### 본문
Confluent Cloud

개요

Confluent Cloud 통합은 Datadog 사이트에서 지원되지 않습니다.

Confluent Cloud는 완전 관리형 클라우드 호스팅 스트리밍 데이터 서비스입니다. Datadog과 Confluent Cloud를 연결하여 Confluent Cloud 리소스의 주요 메트릭을 시각화하고 알림를 생성합니다.

Datadog의 즉시 사용 가능한 Confluent Cloud 대시보드는 활성 연결의 변화율, 평균 소비된 레코드와 생산된 레코드의 비율과 같은 정보를 포함하여 환경의 상태와 성능을 모니터링하기 위한 주요 클러스터 메트릭을 보여줍니다.

권장 모니터를 사용하여 토픽 랙(topic lag)이 너무 높아지면 팀에 알리거나 이러한 메트릭을 사용하여 직접 만들 수 있습니다.

스트리밍 데이터 파이프라인의 토폴로지를 시각화하거나 데이터 스트림 설정에서 로컬 병목 현상을 조사하는 것이 유용한 경우 Data Streams Monitoring을 참조하세요.

설정

설치

Datadog Confluent Cloud 통합 타일을 사용하여 통합을 설치합니다.

구성

  1. 통합 타일에서 Configuration 탭으로 이동합니다.
  2. + Add API Key를 클릭하여 Confluent Cloud API Key 및 API Secret을 입력합니다.
  3. Save를 클릭합니다. Datadog은 해당 크리덴셜과 연결된 계정을 검색합니다.
  4. Confluent Cloud Cluster ID 또는 Connector ID를 추가합니다. Datadog은 Confluent Cloud 메트릭을 크롤링하고 몇 분 내에 메트릭을 로드합니다.

API Key 및 Secret

Confluent Cloud API 키와 Secret을 생성하려면 UI에서 새 서비스 계정에 MetricsViewer 역할 추가를 참조하세요.

Cluster ID

Confluent Cloud Cluster ID 찾는 방법:

  1. Confluent Cloud에서 Environment Overview로 이동한 다음 모니터링하려는 클러스터를 선택합니다.
  2. 왼쪽 탐색에서 Cluster overview > Cluster settings를 클릭합니다.
  3. Identification에서 lkc로 시작하는 Cluster ID를 복사합니다.

Connector ID

Confluent Cloud Connector ID 찾는 방법:

  1. Confluent Cloud에서 Environment Overview로 이동한 다음 모니터링하려는 클러스터를 선택합니다.
  2. 왼쪽 탐색에서 Data integration > Connectors를 클릭합니다.
  3. Connectors에서 lcc로 시작하는 Connector ID를 복사합니다.

대시보드

통합 구성 후 Kafka 클러스터 및 커넥터 메트릭에 대한 개요를 보려면 즉시 사용 가능한 Confluent Cloud 대시보드를 참조하세요.

기본적으로 Confluent Cloud에서 수집된 모든 메트릭이 표시됩니다.

수집한 데이터

메트릭

confluent_cloud.kafka.received_bytes
(count)
The delta count of bytes received from the network. Each sample is the number of bytes received since the previous data sample. The count is sampled every 60 seconds.
Shown as byte
confluent_cloud.kafka.sent_bytes
(count)
The delta count of bytes sent over the network. Each sample is the number of bytes sent since the previous data point. The count is sampled every 60 seconds.

### 제공 자료

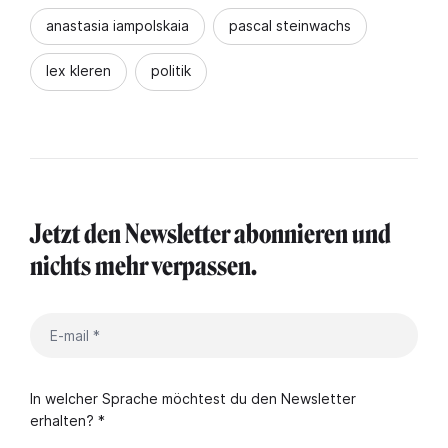
anastasia iampolskaia
pascal steinwachs
lex kleren
politik
Jetzt den Newsletter abonnieren und
nichts mehr verpassen.
In welcher Sprache möchtest du den Newsletter
erhalten? *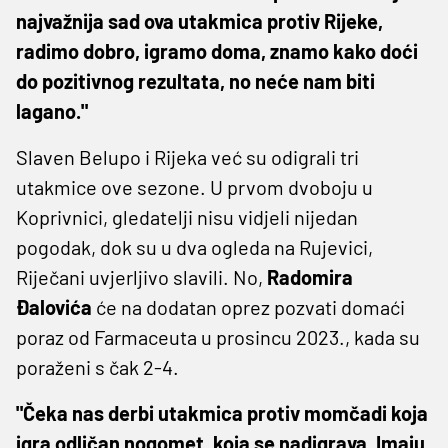
najvažnija sad ova utakmica protiv Rijeke,
radimo dobro, igramo doma, znamo kako doći
do pozitivnog rezultata, no neće nam biti
lagano."
Slaven Belupo i Rijeka već su odigrali tri
utakmice ove sezone. U prvom dvoboju u
Koprivnici, gledatelji nisu vidjeli nijedan
pogodak, dok su u dva ogleda na Rujevici,
Riječani uvjerljivo slavili. No,
Radomira
Đalovića
će na dodatan oprez pozvati domaći
poraz od Farmaceuta u prosincu 2023., kada su
poraženi s čak 2-4.
"Čeka nas derbi utakmica protiv momčadi koja
igra odličan nogomet, koja se nadigrava. Imaju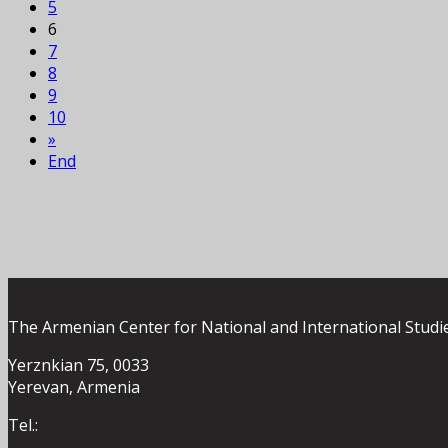
5
6
7
8
9
10
»
End
The Armenian Center for National and International Studi
Yerznkian 75, 0033
Yerevan, Armenia
Tel.: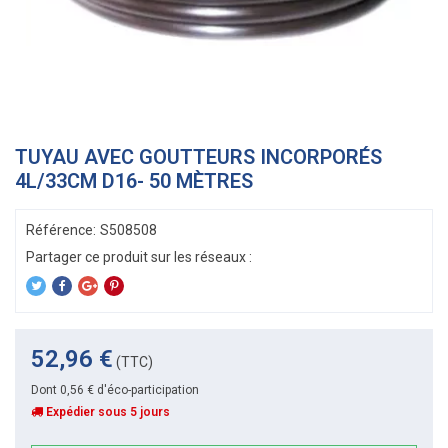
TUYAU AVEC GOUTTEURS INCORPORÉS
4L/33CM D16- 50 MÈTRES
Référence:
S508508
52,96 €
(TTC)
Dont 0,56 € d'éco-participation
Expédier sous 5 jours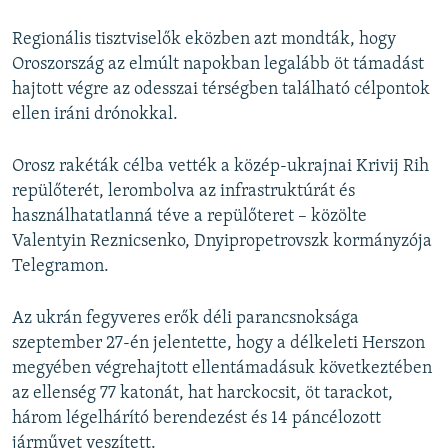
Regionális tisztviselők eközben azt mondták, hogy
Oroszország az elmúlt napokban legalább öt támadást
hajtott végre az odesszai térségben található célpontok
ellen iráni drónokkal.
Orosz rakéták célba vették a közép-ukrajnai Krivij Rih
repülőterét, lerombolva az infrastruktúrát és
használhatatlanná téve a repülőteret – közölte
Valentyin Reznicsenko, Dnyipropetrovszk kormányzója
Telegramon.
Az ukrán fegyveres erők déli parancsnoksága
szeptember 27-én jelentette, hogy a délkeleti Herszon
megyében végrehajtott ellentámadásuk következtében
az ellenség 77 katonát, hat harckocsit, öt tarackot,
három légelhárító berendezést és 14 páncélozott
járművet veszített.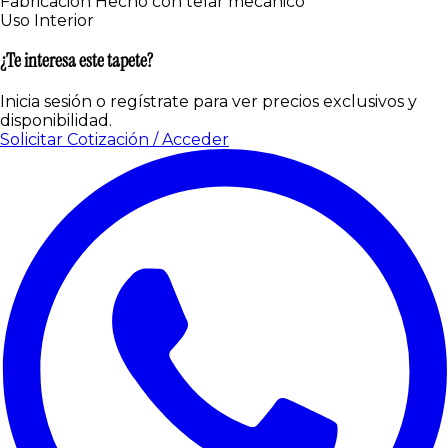
Fabricación
Hecho con telar mecánico
Uso
Interior
¿Te interesa este tapete?
Inicia sesión o regístrate para ver precios exclusivos y
disponibilidad.
Solicitar Cotización / Acceder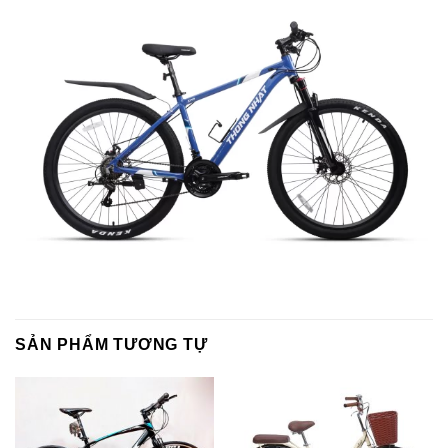
SẢN PHẨM TƯƠNG TỰ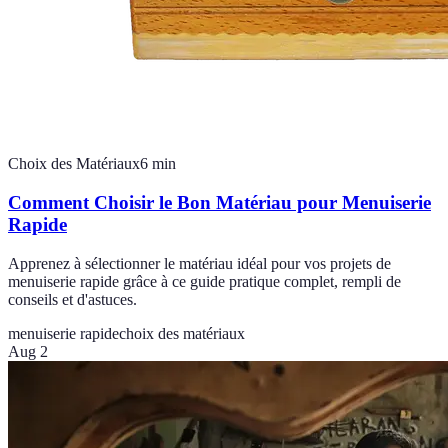
Choix des Matériaux
6
min
Comment Choisir le Bon Matériau pour Menuiserie
Rapide
Apprenez à sélectionner le matériau idéal pour vos projets de
menuiserie rapide grâce à ce guide pratique complet, rempli de
conseils et d'astuces.
menuiserie rapide
choix des matériaux
Aug 2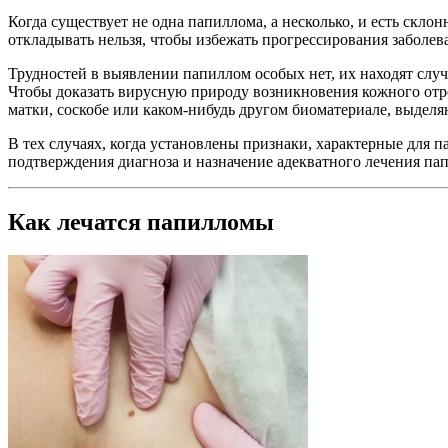
Когда существует не одна папиллома, а несколько, и есть скло
откладывать нельзя, чтобы избежать прогрессирования заболев
Трудностей в выявлении папиллом особых нет, их находят слу
Чтобы доказать вирусную природу возникновения кожного отро
матки, соскобе или каком-нибудь другом биоматериале, выдел
В тех случаях, когда установлены признаки, характерные для
подтверждения диагноза и назначение адекватного лечения па
Как лечатся папилломы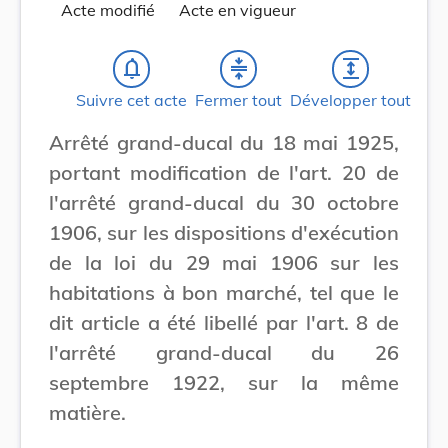
Acte modifié
Acte en vigueur
notifications_none
compress
expand
Suivre cet acte
Fermer tout
Développer tout
Arrêté grand-ducal du 18 mai 1925,
portant modification de l'art. 20 de
l'arrêté grand-ducal du 30 octobre
1906, sur les dispositions d'exécution
de la loi du 29 mai 1906 sur les
habitations à bon marché, tel que le
dit article a été libellé par l'art. 8 de
l'arrêté grand-ducal du 26
septembre 1922, sur la même
matière.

### 과제
위에 나온 Confluent Cloud 통합 안내 글을 마지막 문장 다음부터 이어서 써 주세요.

### 작업 결과
Shown as byte
confluent_cloud.kafka.received_records
(count)
The delta count of records received. Each sample is the number of records received since the previous data sample. The count is sampled every 60 seconds.
Shown as record
confluent_cloud.kafka.sent_records
(count)
The delta count of records sent. Each sample is the number of records sent since the previous data point. The count is sampled every 60 seconds.
Shown as record
confluent_cloud.kafka.retained_bytes
(gauge)
The current count of bytes retained by the cluster. The count is sampled every 60 seconds.
Shown as byte
confluent_cloud.kafka.active_connection_count
(gauge)
The count of active authenticated connections.
Shown as connection
confluent_cloud.kafka.request_count
(count)
The delta count of requests received over the network. Each sample is the number of requests received since the previous data point. The count is sampled every 60 seconds.
Shown as request
confluent_cloud.kafka.partition_count
(gauge)
The number of partitions.
confluent_cloud.kafka.successful_authentication_count
(count)
The delta count of successful authentications. Each sample is the number of successful authentications since the previous data point. The count is sampled every 60 seconds.
Shown as attempt
confluent_cloud.kafka.cluster_link_destination_response_bytes
(count)
The delta count of cluster linking response bytes from all request types. Each sample is the number of bytes sent since the previous data point. The count is sampled every 60 seconds.
Shown as byte
confluent_cloud.kafka.cluster_link_source_response_bytes
(count)
The delta count of cluster linking source response bytes from all request types. Each sample is the number of bytes sent since the previous data point. The count is sampled every 60 seconds.
Shown as byte
confluent_cloud.kafka.cluster_active_link_count
(gauge)
The current count of active cluster links. The count is sampled every 60 seconds. The implicit time aggregation for this metric is MAX.
confluent_cloud.kafka.cluster_load_percent
(gauge)
A measure of the utilization of the cluster. The value is between 0.0 and 1.0.
Shown as percent
confluent_cloud.kafka.cluster_load_percent_max
(gauge)
A measure of the maximum broker utilization across the cluster. The value is between 0.0 and 1.0.
Shown as percent
confluent_cloud.kafka.cluster_load_percent_avg
(gauge)
A measure of the average utilization across the cluster. The value is between 0.0 and 1.0.
Shown as percent
confluent_cloud.kafka.consumer_lag_offsets
(gauge)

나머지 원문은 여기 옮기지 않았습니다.